▶ What the exercise asks
Set out exactly every line of the entries below, starting at the line that holds "right wrist: (425, 860)" and stopping after the line that holds "left eye: (344, 560)".
[Data to examine Boundary: Start]
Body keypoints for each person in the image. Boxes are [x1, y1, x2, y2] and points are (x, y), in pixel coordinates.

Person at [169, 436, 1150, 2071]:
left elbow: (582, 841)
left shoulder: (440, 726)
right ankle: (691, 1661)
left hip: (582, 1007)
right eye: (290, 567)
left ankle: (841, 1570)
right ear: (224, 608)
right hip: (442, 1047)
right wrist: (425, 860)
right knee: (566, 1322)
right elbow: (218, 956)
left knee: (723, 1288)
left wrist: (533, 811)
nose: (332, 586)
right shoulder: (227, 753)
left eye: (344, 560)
[Data to examine Boundary: End]
[Data to examine Boundary: Start]
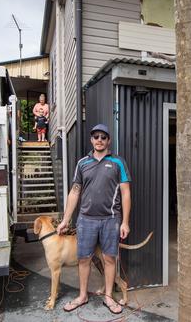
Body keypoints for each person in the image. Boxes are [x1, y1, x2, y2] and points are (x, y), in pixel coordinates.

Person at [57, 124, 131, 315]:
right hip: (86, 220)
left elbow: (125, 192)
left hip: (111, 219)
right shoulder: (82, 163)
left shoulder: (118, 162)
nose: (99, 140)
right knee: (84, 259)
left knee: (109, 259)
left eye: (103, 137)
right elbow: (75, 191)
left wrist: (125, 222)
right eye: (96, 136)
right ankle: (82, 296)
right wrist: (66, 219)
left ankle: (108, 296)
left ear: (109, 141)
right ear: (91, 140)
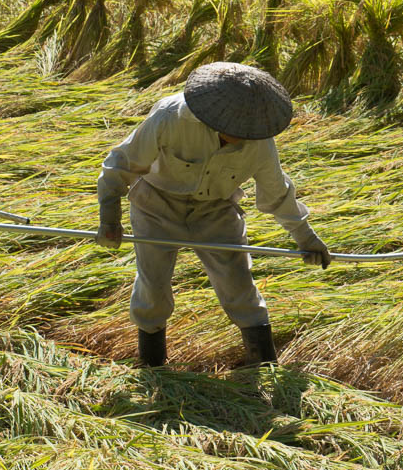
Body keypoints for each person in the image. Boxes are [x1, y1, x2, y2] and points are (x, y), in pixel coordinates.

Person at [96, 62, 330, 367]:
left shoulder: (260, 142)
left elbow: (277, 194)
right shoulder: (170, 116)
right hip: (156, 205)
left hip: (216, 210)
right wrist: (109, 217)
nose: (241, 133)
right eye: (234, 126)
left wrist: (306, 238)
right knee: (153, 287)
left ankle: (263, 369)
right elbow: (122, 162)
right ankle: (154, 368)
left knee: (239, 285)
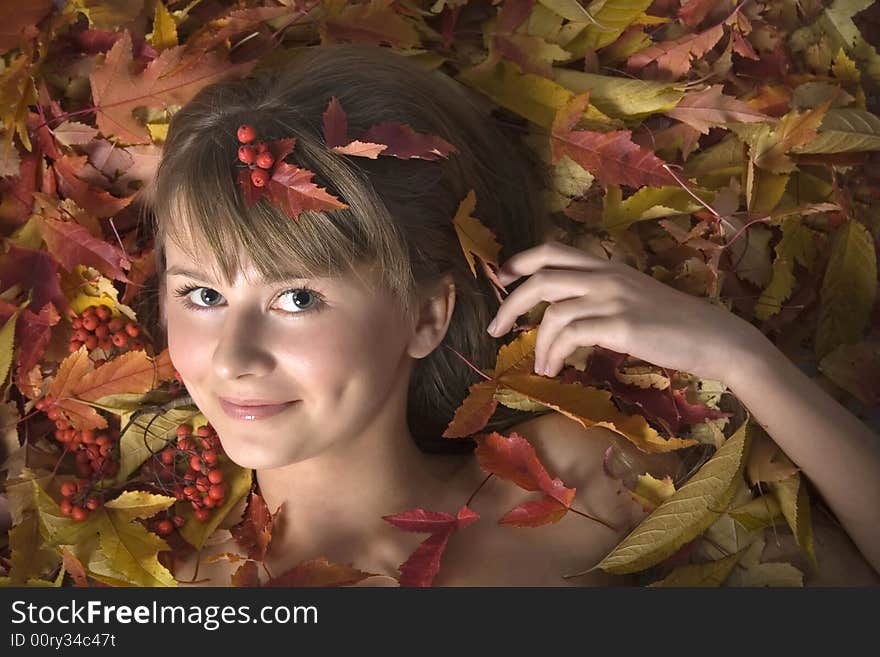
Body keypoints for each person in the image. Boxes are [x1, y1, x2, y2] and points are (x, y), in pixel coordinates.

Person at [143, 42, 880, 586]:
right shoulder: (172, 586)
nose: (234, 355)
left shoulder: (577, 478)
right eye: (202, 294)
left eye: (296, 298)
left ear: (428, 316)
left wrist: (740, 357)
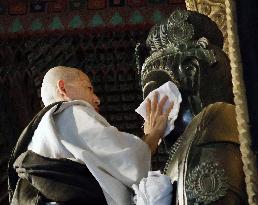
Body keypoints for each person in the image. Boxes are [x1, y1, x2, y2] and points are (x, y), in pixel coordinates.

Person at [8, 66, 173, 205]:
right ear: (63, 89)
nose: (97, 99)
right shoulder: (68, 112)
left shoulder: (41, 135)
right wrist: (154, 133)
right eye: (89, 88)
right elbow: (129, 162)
[Data to examine Boundary: End]
▶ Exercise output
right wrist: (425, 860)
right knee: (566, 1322)
right elbow: (218, 956)
left knee: (723, 1288)
left wrist: (533, 811)
nose: (332, 586)
right shoulder: (227, 753)
left eye: (344, 560)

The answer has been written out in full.